An ongoing illustrative history study
This piece originally posted 2/15/2023
Prelude | 111 | 112 | 113 | 114 | 115 | 116 | 117 | 118 | 119 | Email |
---|
"One of the problems in the United States is the refusal on the part of our young people to remember or to want to remember, or to recognize the experiences of the past as being relevant, germane, important to the present and to the future. They simply don't want anything that's painful. They want to live in a painless society where everything is pleasant, and everything is joyful."
The quiet but unrelenting legacy of historian John Hope Franklin might be said to have been foreshadowed years before his birth in Tulsa 1915; the son of Buck Colbert Franklin, himself a successful attorney and an eyewitness to the events of the Tulsa Race Massacre and its aftermath. John, himself named for John Hope, the first Black president of Clark Atlanta University, would later graduate from Fisk University in 1935, and then earn advanced degrees in history at Harvard --an M.A. in 1936 and then a Ph.D in 1941.
It would not be an easy path: as a child in Tulsa he rushed to help a blind white woman cross the street until she realized he was black and ordered him to take his "filthy hands off her." As a student at Fisk, he tells the story of having handed a $20 dollar bill to a streetcar employee and asking for change, inviting a racial slur.

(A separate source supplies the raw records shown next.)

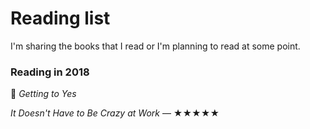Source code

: # Reading list

I'm sharing the books that I read or I'm planning to read at some point.

### Reading in 2018

📖 *Getting to Yes*

*It Doesn't Have to Be Crazy at Work*
— ★★★★★

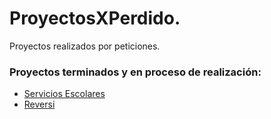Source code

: ProyectosXPerdido.
=================
Proyectos realizados por peticiones.
### Proyectos terminados y en proceso de realización:
* [Servicios Escolares](https://github.com/JuanLugo316161013/ProyectosXPedido/tree/master/ServiciosEscolares)
* [Reversi](https://github.com/JuanLugo316161013/ProyectosXPedido/tree/master/Reversi)
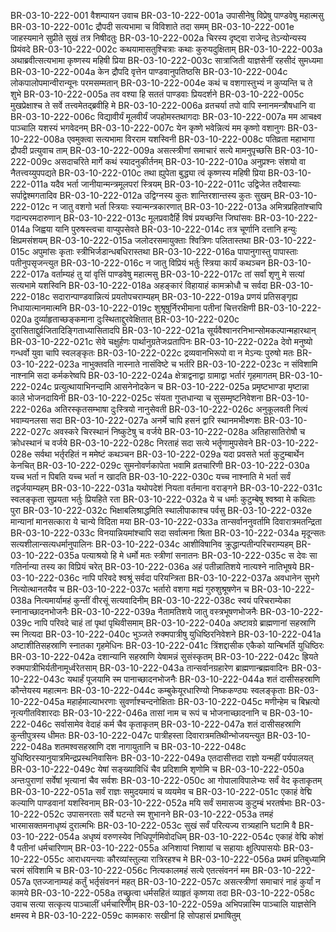 BR-03-10-222-001	वैशम्पायन उवाच
BR-03-10-222-001a	उपासीनेषु विप्रेषु पाण्डवेषु महात्मसु
BR-03-10-222-001c	द्रौपदी सत्यभामा च विविशाते तदा समम्
BR-03-10-222-001e	जाहस्यमाने सुप्रीते सुखं तत्र निषीदतुः
BR-03-10-222-002a	चिरस्य दृष्ट्वा राजेन्द्र तेऽन्योन्यस्य प्रियंवदे
BR-03-10-222-002c	कथयामासतुश्चित्राः कथाः कुरुयदुक्षिताम्
BR-03-10-222-003a	अथाब्रवीत्सत्यभामा कृष्णस्य महिषी प्रिया
BR-03-10-222-003c	सात्राजिती याज्ञसेनीं रहसीदं सुमध्यमा
BR-03-10-222-004a	केन द्रौपदि वृत्तेन पाण्डवानुपतिष्ठसि
BR-03-10-222-004c	लोकपालोपमान्वीरान्यूनः परमसम्मतान्
BR-03-10-222-004e	कथं च वशगास्तुभ्यं न कुप्यन्ति च ते शुभे
BR-03-10-222-005a	तव वश्या हि सततं पाण्डवाः प्रियदर्शने
BR-03-10-222-005c	मुखप्रेक्षाश्च ते सर्वे तत्त्वमेतद्ब्रवीहि मे
BR-03-10-222-006a	व्रतचर्या तपो वापि स्नानमन्त्रौषधानि वा
BR-03-10-222-006c	विद्यावीर्यं मूलवीर्यं जपहोमस्तथागदाः
BR-03-10-222-007a	मम आचक्ष्व पाञ्चालि यशस्यं भगवेदनम्
BR-03-10-222-007c	येन कृष्णे भवेन्नित्यं मम कृष्णो वशानुगः
BR-03-10-222-008a	एवमुक्त्वा सत्यभामा विरराम यशस्विनी
BR-03-10-222-008c	पतिव्रता महाभागा द्रौपदी प्रत्युवाच ताम्
BR-03-10-222-009a	असत्स्त्रीणां समाचारं सत्ये मामनुपृच्छसि
BR-03-10-222-009c	असदाचरिते मार्गे कथं स्यादनुकीर्तनम्
BR-03-10-222-010a	अनुप्रश्नः संशयो वा नैतत्त्वय्युपपद्यते
BR-03-10-222-010c	तथा ह्युपेता बुद्ध्या त्वं कृष्णस्य महिषी प्रिया
BR-03-10-222-011a	यदैव भर्ता जानीयान्मन्त्रमूलपरां स्त्रियम्
BR-03-10-222-011c	उद्विजेत तदैवास्याः सर्पाद्वेश्मगतादिव
BR-03-10-222-012a	उद्विग्नस्य कुतः शान्तिरशान्तस्य कुतः सुखम्
BR-03-10-222-012c	न जातु वशगो भर्ता स्त्रियाः स्यान्मन्त्रकारणात्
BR-03-10-222-013a	अमित्रप्रहितांश्चापि गदान्परमदारुणान्
BR-03-10-222-013c	मूलप्रवादैर्हि विषं प्रयच्छन्ति जिघांसवः
BR-03-10-222-014a	जिह्वया यानि पुरुषस्त्वचा वाप्युपसेवते
BR-03-10-222-014c	तत्र चूर्णानि दत्तानि हन्युः क्षिप्रमसंशयम्
BR-03-10-222-015a	जलोदरसमायुक्ताः श्वित्रिणः पलितास्तथा
BR-03-10-222-015c	अपुमांसः कृताः स्त्रीभिर्जडान्धबधिरास्तथा
BR-03-10-222-016a	पापानुगास्तु पापास्ताः पतीनुपसृजन्त्युत
BR-03-10-222-016c	न जातु विप्रियं भर्तुः स्त्रिया कार्यं कथञ्चन
BR-03-10-222-017a	वर्ताम्यहं तु यां वृत्तिं पाण्डवेषु महात्मसु
BR-03-10-222-017c	तां सर्वां शृणु मे सत्यां सत्यभामे यशस्विनि
BR-03-10-222-018a	अहङ्कारं विहायाहं कामक्रोधौ च सर्वदा
BR-03-10-222-018c	सदारान्पाण्डवान्नित्यं प्रयतोपचराम्यहम्
BR-03-10-222-019a	प्रणयं प्रतिसङ्गृह्य निधायात्मानमात्मनि
BR-03-10-222-019c	शुश्रूषुर्निरभीमाना पतीनां चित्तरक्षिणी
BR-03-10-222-020a	दुर्व्याहृताच्छङ्कमाना दुःस्थिताद्दुरवेक्षितात्
BR-03-10-222-020c	दुरासिताद्दुर्व्रजितादिङ्गिताध्यासितादपि
BR-03-10-222-021a	सूर्यवैश्वानरनिभान्सोमकल्पान्महारथान्
BR-03-10-222-021c	सेवे चक्षुर्हणः पार्थानुग्रतेजःप्रतापिनः
BR-03-10-222-022a	देवो मनुष्यो गन्धर्वो युवा चापि स्वलङ्कृतः
BR-03-10-222-022c	द्रव्यवानभिरूपो वा न मेऽन्यः पुरुषो मतः
BR-03-10-222-023a	नाभुक्तवति नास्नाते नासंविष्टे च भर्तरि
BR-03-10-222-023c	न संविशामि नाश्नामि सदा कर्मकरेष्वपि
BR-03-10-222-024a	क्षेत्राद्वनाद्वा ग्रामाद्वा भर्तारं गृहमागतम्
BR-03-10-222-024c	प्रत्युत्थायाभिनन्दामि आसनेनोदकेन च
BR-03-10-222-025a	प्रमृष्टभाण्डा मृष्टान्ना काले भोजनदायिनी
BR-03-10-222-025c	संयता गुप्तधान्या च सुसम्मृष्टनिवेशना
BR-03-10-222-026a	अतिरस्कृतसम्भाषा दुःस्त्रियो नानुसेवती
BR-03-10-222-026c	अनुकूलवती नित्यं भवाम्यनलसा सदा
BR-03-10-222-027a	अनर्मे चापि हसनं द्वारि स्थानमभीक्ष्णशः
BR-03-10-222-027c	अवस्करे चिरस्थानं निष्कुटेषु च वर्जये
BR-03-10-222-028a	अतिहासातिरोषौ च क्रोधस्थानं च वर्जये
BR-03-10-222-028c	निरताहं सदा सत्ये भर्तॄणामुपसेवने
BR-03-10-222-028e	सर्वथा भर्तृरहितं न ममेष्टं कथञ्चन
BR-03-10-222-029a	यदा प्रवसते भर्ता कुटुम्बार्थेन केनचित्
BR-03-10-222-029c	सुमनोवर्णकापेता भवामि व्रतचारिणी
BR-03-10-222-030a	यच्च भर्ता न पिबति यच्च भर्ता न खादति
BR-03-10-222-030c	यच्च नाश्नाति मे भर्ता सर्वं तद्वर्जयाम्यहम्
BR-03-10-222-031a	यथोपदेशं नियता वर्तमाना वराङ्गने
BR-03-10-222-031c	स्वलङ्कृता सुप्रयता भर्तुः प्रियहिते रता
BR-03-10-222-032a	ये च धर्माः कुटुम्बेषु श्वश्र्वा मे कथिताः पुरा
BR-03-10-222-032c	भिक्षाबलिश्राद्धमिति स्थालीपाकाश्च पर्वसु
BR-03-10-222-032e	मान्यानां मानसत्कारा ये चान्ये विदिता मया
BR-03-10-222-033a	तान्सर्वाननुवर्तामि दिवारात्रमतन्द्रिता
BR-03-10-222-033c	विनयान्नियमांश्चापि सदा सर्वात्मना श्रिता
BR-03-10-222-034a	मृदून्सतः सत्यशीलान्सत्यधर्मानुपालिनः
BR-03-10-222-034c	आशीविषानिव क्रुद्धान्पतीन्परिचराम्यहम्
BR-03-10-222-035a	पत्याश्रयो हि मे धर्मो मतः स्त्रीणां सनातनः
BR-03-10-222-035c	स देवः सा गतिर्नान्या तस्य का विप्रियं चरेत्
BR-03-10-222-036a	अहं पतीन्नातिशये नात्यश्ने नातिभूषये
BR-03-10-222-036c	नापि परिवदे श्वश्रूं सर्वदा परियन्त्रिता
BR-03-10-222-037a	अवधानेन सुभगे नित्योत्थानतयैव च
BR-03-10-222-037c	भर्तारो वशगा मह्यं गुरुशुश्रूषणेन च
BR-03-10-222-038a	नित्यमार्यामहं कुन्तीं वीरसूं सत्यवादिनीम्
BR-03-10-222-038c	स्वयं परिचराम्येका स्नानाच्छादनभोजनैः
BR-03-10-222-039a	नैतामतिशये जातु वस्त्रभूषणभोजनैः
BR-03-10-222-039c	नापि परिवदे चाहं तां पृथां पृथिवीसमाम्
BR-03-10-222-040a	अष्टावग्रे ब्राह्मणानां सहस्राणि स्म नित्यदा
BR-03-10-222-040c	भुञ्जते रुक्मपात्रीषु युधिष्ठिरनिवेशने
BR-03-10-222-041a	अष्टाशीतिसहस्राणि स्नातका गृहमेधिनः
BR-03-10-222-041c	त्रिंशद्दासीक एकैको यान्बिभर्ति युधिष्ठिरः
BR-03-10-222-042a	दशान्यानि सहस्राणि येषामन्नं सुसंस्कृतम्
BR-03-10-222-042c	ह्रियते रुक्मपात्रीभिर्यतीनामूर्ध्वरेतसाम्
BR-03-10-222-043a	तान्सर्वानग्रहारेण ब्राह्मणान्ब्रह्मवादिनः
BR-03-10-222-043c	यथार्हं पूजयामि स्म पानाच्छादनभोजनैः
BR-03-10-222-044a	शतं दासीसहस्राणि कौन्तेयस्य महात्मनः
BR-03-10-222-044c	कम्बुकेयूरधारिण्यो निष्ककण्ठ्यः स्वलङ्कृताः
BR-03-10-222-045a	महार्हमाल्याभरणाः सुवर्णाश्चन्दनोक्षिताः
BR-03-10-222-045c	मणीन्हेम च बिभ्रत्यो नृत्यगीतविशारदाः
BR-03-10-222-046a	तासां नाम च रूपं च भोजनाच्छादनानि च
BR-03-10-222-046c	सर्वासामेव वेदाहं कर्म चैव कृताकृतम्
BR-03-10-222-047a	शतं दासीसहस्राणि कुन्तीपुत्रस्य धीमतः
BR-03-10-222-047c	पात्रीहस्ता दिवारात्रमतिथीन्भोजयन्त्युत
BR-03-10-222-048a	शतमश्वसहस्राणि दश नागायुतानि च
BR-03-10-222-048c	युधिष्ठिरस्यानुयात्रमिन्द्रप्रस्थनिवासिनः
BR-03-10-222-049a	एतदासीत्तदा राज्ञो यन्महीं पर्यपालयत्
BR-03-10-222-049c	येषां सङ्ख्याविधिं चैव प्रदिशामि शृणोमि च
BR-03-10-222-050a	अन्तःपुराणां सर्वेषां भृत्यानां चैव सर्वशः
BR-03-10-222-050c	आ गोपालाविपालेभ्यः सर्वं वेद कृताकृतम्
BR-03-10-222-051a	सर्वं राज्ञः समुदयमायं च व्ययमेव च
BR-03-10-222-051c	एकाहं वेद्मि कल्याणि पाण्डवानां यशस्विनाम्
BR-03-10-222-052a	मयि सर्वं समासज्य कुटुम्बं भरतर्षभाः
BR-03-10-222-052c	उपासनरताः सर्वे घटन्ते स्म शुभानने
BR-03-10-222-053a	तमहं भारमासक्तमनाधृष्यं दुरात्मभिः
BR-03-10-222-053c	सुखं सर्वं परित्यज्य रात्र्यहानि घटामि वै
BR-03-10-222-054a	अधृष्यं वरुणस्येव निधिपूर्णमिवोदधिम्
BR-03-10-222-054c	एकाहं वेद्मि कोशं वै पतीनां धर्मचारिणाम्
BR-03-10-222-055a	अनिशायां निशायां च सहायाः क्षुत्पिपासयोः
BR-03-10-222-055c	आराधयन्त्याः कौरव्यांस्तुल्या रात्रिरहश्च मे
BR-03-10-222-056a	प्रथमं प्रतिबुध्यामि चरमं संविशामि च
BR-03-10-222-056c	नित्यकालमहं सत्ये एतत्संवननं मम
BR-03-10-222-057a	एतज्जानाम्यहं कर्तुं भर्तृसंवननं महत्
BR-03-10-222-057c	असत्स्त्रीणां समाचारं नाहं कुर्यां न कामये
BR-03-10-222-058a	तच्छ्रुत्वा धर्मसहितं व्याहृतं कृष्णया तदा
BR-03-10-222-058c	उवाच सत्या सत्कृत्य पाञ्चालीं धर्मचारिणीम्
BR-03-10-222-059a	अभिपन्नास्मि पाञ्चालि याज्ञसेनि क्षमस्व मे
BR-03-10-222-059c	कामकारः सखीनां हि सोपहासं प्रभाषितुम्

During World War II Franklin taught at both St. Augustine's College and at the North Carolina College for Negroes (today known as North Carolina Central University). Later in 1953 he worked with then-judge Thurgood Marshall and other NAACP lawyers on developing some of the legal arguments for what would become the Brown v. Board Of Education decision --during preparations, for a time he worked at the state archives in Raleigh, NC, where he was restricted to a small anteroom across from the "whites-only" research room. Franklin also participated with other fellow historians and academics in the march from Selma to Montgomery in 1965.

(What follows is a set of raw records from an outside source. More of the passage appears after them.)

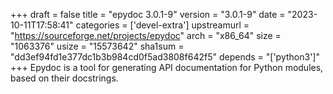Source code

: +++
draft = false
title = "epydoc 3.0.1-9"
version = "3.0.1-9"
date = "2023-10-11T17:58:41"
categories = ['devel-extra']
upstreamurl = "https://sourceforge.net/projects/epydoc"
arch = "x86_64"
size = "1063376"
usize = "15573642"
sha1sum = "dd3ef94fd1e377dc1b3b984cd0f5ad3808f642f5"
depends = "['python3']"
+++
Epydoc is a tool for generating API documentation for Python modules, based on their docstrings.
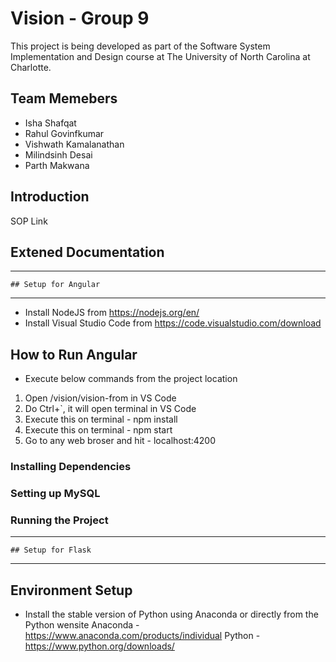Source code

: # Vision - Group 9

This project is being developed as part of the Software System Implementation and Design course at The University of North Carolina at Charlotte.

## Team Memebers 
- Isha Shafqat 
- Rahul Govinfkumar 
- Vishwath Kamalanathan
- Milindsinh Desai 
- Parth Makwana

## Introduction

SOP Link 

## Extened Documentation

********************************************** 
    ## Setup for Angular

********************************************** 
- Install NodeJS from https://nodejs.org/en/
- Install Visual Studio Code from https://code.visualstudio.com/download
## How to Run Angular
- Execute below commands from the project location
1. Open <your-drive-location>/vision/vision-from in VS Code
2. Do Ctrl+`, it will open terminal in VS Code 
3. Execute this on terminal - npm install
4. Execute this on terminal - npm start
5. Go to any web broser and hit - localhost:4200

### Installing Dependencies 
### Setting up MySQL 
### Running the Project 


********************************************** 
    ## Setup for Flask

********************************************** 

## Environment Setup
- Install the stable version of Python using Anaconda or directly from the Python wensite 
Anaconda - https://www.anaconda.com/products/individual
Python - https://www.python.org/downloads/



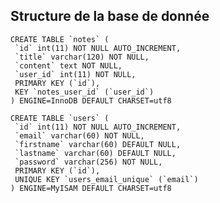 ## Structure de la base de donnée
    
    CREATE TABLE `notes` (
     `id` int(11) NOT NULL AUTO_INCREMENT,
     `title` varchar(120) NOT NULL,
     `content` text NOT NULL,
     `user_id` int(11) NOT NULL,
     PRIMARY KEY (`id`),
     KEY `notes_user_id` (`user_id`)
    ) ENGINE=InnoDB DEFAULT CHARSET=utf8
    
    CREATE TABLE `users` (
     `id` int(11) NOT NULL AUTO_INCREMENT,
     `email` varchar(60) NOT NULL,
     `firstname` varchar(60) DEFAULT NULL,
     `lastname` varchar(60) DEFAULT NULL,
     `password` varchar(256) NOT NULL,
     PRIMARY KEY (`id`),
     UNIQUE KEY `users_email_unique` (`email`)
    ) ENGINE=MyISAM DEFAULT CHARSET=utf8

Over the course of his career Franklin published many books and historical studies, to include The free Negro in North Carolina, 1790-1860 (1943); and The militant South, 1800-1861 (1956), but Franklin's greatest accomplishment comes in the form of his 1947 publication of From Slavery to Freedom: a history of American Negroes, which first appeared during his tenure at Howard University (1947-1956). To this day the book remains a seminal text on African-American studies throughout the United States, now into its Ninth Edition and having sold upwards of 3.5 million copies. Fellow historian Henry Louis Gates Jr., cites the book as the definitive work on race relations in America, and named Franklin as his intellectual godfather and "the prince of black academics."
Following his time at Howard University, in 1956 Franklin became chairman of the Department of History at Brooklyn College --the first Black person to do so. In 1967 he then became a professor of American History at the University of Chicago; and in 1982 he returned to North Carolina, this time to teach at Duke University as Professor Of Legal History. In 1997 President Clinton appointed Franklin to lead One America, a national initiative on race.

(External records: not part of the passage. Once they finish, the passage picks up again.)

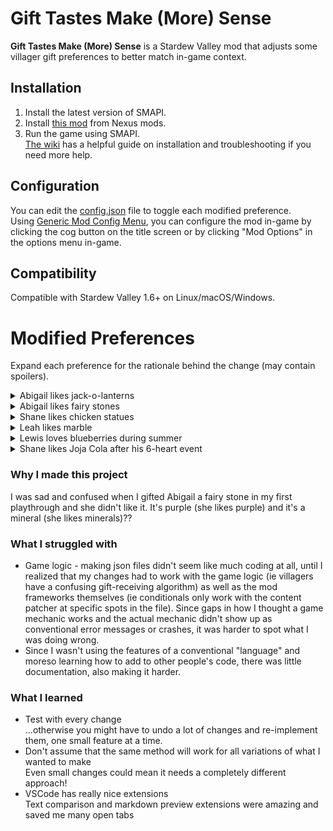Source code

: # Gift Tastes Make (More) Sense
**Gift Tastes Make (More) Sense** is a Stardew Valley mod that adjusts some villager gift preferences to better match in-game context. 

## Installation
1. Install the latest version of SMAPI.
2. Install [this mod](https://www.nexusmods.com/stardewvalley/mods/35436) from Nexus mods.
3. Run the game using SMAPI. <br>
[The wiki](https://www.stardewvalleywiki.com/Modding:Player_Guide/Getting_Started) has a helpful guide on installation and troubleshooting if you need more help. 

## Configuration 
You can edit the [config.json](https://github.com/juhapark21/StardewValleyMods/blob/main/%5BCP%5D%20GiftTastesMakeSense/config.json) file to toggle each modified preference. <br>
Using [Generic Mod Config Menu](https://www.nexusmods.com/stardewvalley/mods/5098), you can configure the mod in-game by clicking the cog button on the title screen or by clicking "Mod Options" in the options menu in-game. 

## Compatibility 
Compatible with Stardew Valley 1.6+ on Linux/macOS/Windows. 

# Modified Preferences
Expand each preference for the rationale behind the change (may contain spoilers).
<details>
  <summary> Abigail likes jack-o-lanterns </summary>
  Secret note #1 mentions that Abigail loves the smell of carved pumpkin. 
</details>
<details>
  <summary> Abigail likes fairy stones </summary>
   Abigail likes purple, as well as the occult. Fairy stones are purple and are said to have been made from the bones of ancient fairies, as per an old miner's song. 
</details>
<details>
  <summary> Shane likes chicken statues </summary>
   Shane likes chickens. 
</details>
<details>
  <summary> Leah likes marble </summary>
   The item description says marble is "a very popular material for sculptures", and it is rarer/more expensive than other building materials. Leah spends each morning sculpting. 
</details>
<details>
  <summary> Lewis loves blueberries during summer </summary>
   On summer Sundays, Lewis comments that he enjoys fresh blueberries. 
</details>
<details>
  <summary> Shane likes Joja Cola after his 6-heart event </summary>
   Shane starts cutting down on alcohol after his 6-heart event, and he has been seen drinking Joja Cola instead (14-heart event). He also loves Joja Cola as a snack in the Movie Theater. 
</details>

### Why I made this project
I was sad and confused when I gifted Abigail a fairy stone in my first playthrough and she didn't like it. It's purple (she likes purple) and it's a mineral (she likes minerals)?? 

### What I struggled with 
- Game logic - making json files didn't seem like much coding at all, until I realized that my changes had to work with the game logic (ie villagers have a confusing gift-receiving algorithm) as well as the mod frameworks themselves (ie conditionals only work with the content patcher at specific spots in the file). Since gaps in how I thought a game mechanic works and the actual mechanic didn't show up as conventional error messages or crashes, it was harder to spot what I was doing wrong.  
- Since I wasn't using the features of a conventional "language" and moreso learning how to add to other people's code, there was little documentation, also making it harder. 

### What I learned 
- Test with every change <br>
  ...otherwise you might have to undo a lot of changes and re-implement them, one small feature at a time. 
- Don't assume that the same method will work for all variations of what I wanted to make <br> 
  Even small changes could mean it needs a completely different approach! 
- VSCode has really nice extensions <br>
  Text comparison and markdown preview extensions were amazing and saved me many open tabs 

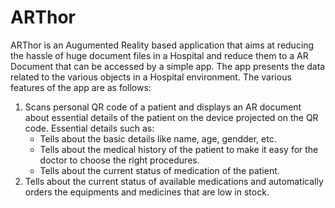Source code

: # ARThor

ARThor is an Augumented Reality based application that aims at reducing the hassle of huge document files in a Hospital and reduce them to a AR Document that can be accessed by a simple app. The app presents the data related to the various objects in a Hospital environment. 
The various features of the app are as follows:
1. Scans personal QR code of a patient and displays an AR document about essential details of the patient on the device projected on the QR code. Essential details such as:
   - Tells about the basic details like name, age, gendder, etc.
   - Tells about the medical history of the patient to make it easy for the doctor to choose the right procedures.
   - Tells about the current status of medication of the patient.
2. Tells about the current status of available medications and automatically orders the equipments and medicines that are low in stock.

"I hardly needed to seek a way to confront American racial injustice. My ambition was sufficient to guarantee that confrontation."
Franklin died at his beloved Duke (Duke Hospital) the morning March 25, 2009, having lived long enough to see a Black man elected to the U.S. Presidency. In 2010 the City of Tulsa renamed Reconciliation Park, established to commemorate the victims of the Tulsa Race Massacre of 1921, as John Hope Franklin Reconciliation Park.